Radika Bhaskar earned her PhD from Stanford in 2006, and is currently studying plant water use strategies in highly diverse tropical dry forests in Mexico, based at the National Autonomous University of Mexico with funding from NSF’s International Research Fellowship Program. At Brown, she will investigate the relationship between land use history, plant diversity, and soil fertility working with Assistant Professor Stephen Porder, who specializes in soil nutrient cycling, and Assistant Professor Erika Edwards, who studies the evolutionary patterns of plant traits. Bhaskar’s project looks at diversity from two distinct, but related, perspectives. Human development encroaching on natural systems often results in the loss of species diversity, reducing the number of species present in a region. Functional diversity, in contrast, is the range of characteristics that a plant community expresses, regardless of the number of species present. Functional diversity is especially important for understanding the ability of natural systems to respond to changes and continue providing the ecosystem services that people have come to expect (such as clean water, fertile soil, food, and the ability to draw carbon out of the atmosphere). She will examine whether leaf characteristics, such as size, thickness, and chemical composition influence soil fertility more than species diversity does – and will also examine how past land use affects such characteristics. The proposed work will focus on forests in and adjacent to the Chamela-Cuixmala Biosphere Reserve, in western Mexico. The Reserve contains one of the largest areas of diverse, well-preserved tropical dry forest stands in the world and adjacent agricultural sites provide an exceptional opportunity to compare plants and soils in intact forest, regenerating forest, and active agricultural systems.
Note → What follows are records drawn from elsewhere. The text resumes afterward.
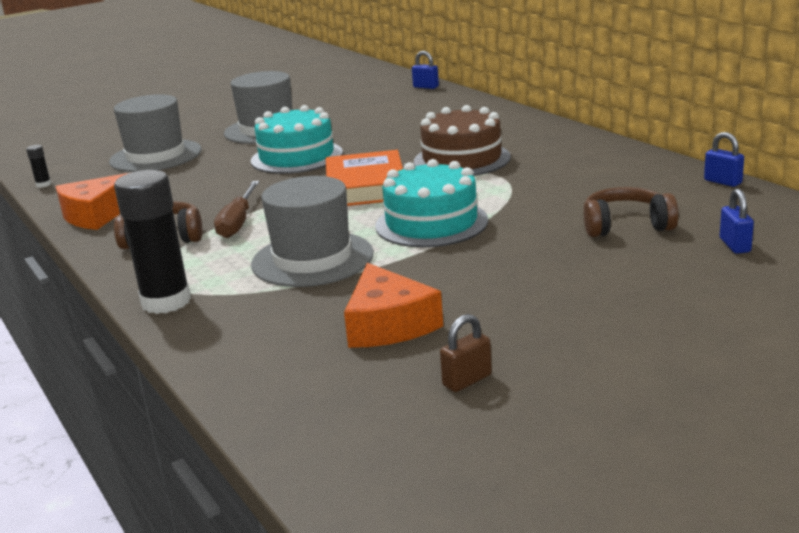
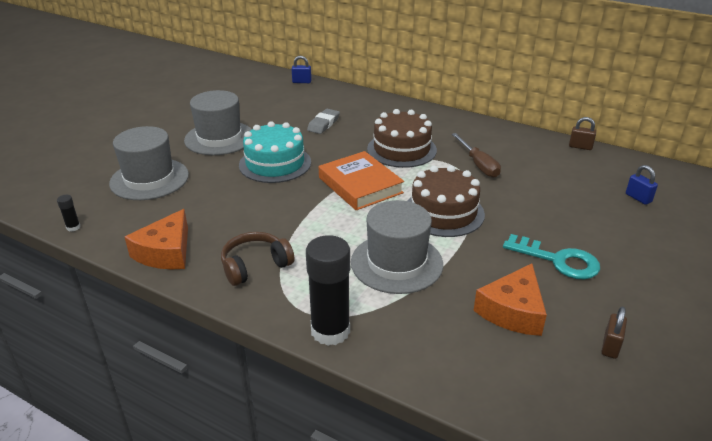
camera: 30 degrees left, 10 degrees up
brown screwdriver [214,181,259,238] -> brown screwdriver moved to [452,133,501,178]
orange cheese [344,263,443,348] -> orange cheese turned 75 degrees clockwise [473,264,547,336]
turquoise cake [375,159,488,247] -> brown cake [407,165,485,237]
brown headphones [584,187,678,237] -> none
blue padlock [704,132,744,187] -> brown padlock [569,117,596,150]
none -> grey eraser [307,109,340,134]
none -> turquoise key [503,234,600,279]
What Can Human Disease Ecology Tell Us about Emerging Diseases in Wildlife?
Matthew Heard is completing his PhD in Ecology at Brown University, working with Assistant Professor Dov Sax on the topic of species invasions in local plant communities. For his ECI postdoctoral project, Heard will pick up another thread of his work over the past few years – conservation medicine. He will be working with Assistant Professor Kate Smith and Professor Stephen McGarvey to apply lessons learned from the study of human infectious disease to global trends in wildlife infectious disease. Both humans and wildlife are vulnerable to diseases that spread into new geographic area or a new host species, known as emerging infectious diseases. In humans, the emergence of such diseases is well-studied and often related to land use change or increasing population density in a region that had been sparsely populated. But researchers have little information on whether similar factors control the spread of such diseases in wildlife. Heard’s project extends work that was begun under the ECI-funded Conservation Working Group to look for the socio-economic and environmental factors that might help predict trends in wildlife disease, especially among already threatened species.
A Growing Network
Heard and Bhaskar join James Hull, a 2009 ECI postdoctoral scholar studying the role of social networks, exchange networks, and social capital in determining household livelihood decisions, wellbeing, and other choices regarding land use and migration. Another 2009 postdoctoral scholar, Sheila Walsh, recently took a position with the Nature Conservancy as an ecosystem services analyst with their central science division, using her experience in economic analysis and ecosystem ecology to explore the connection between intact ecosystems and the services that people value.
The Environmental Change Initiative Postdoctoral Scholars help expand interdisciplinary research on environmental questions at Brown through the research they pursue and the students they mentor, by linking individual researchers, and by forming connections among their home departments. As they leave Brown and launch their own academic careers, they will continue to build connections that reflect well on Brown.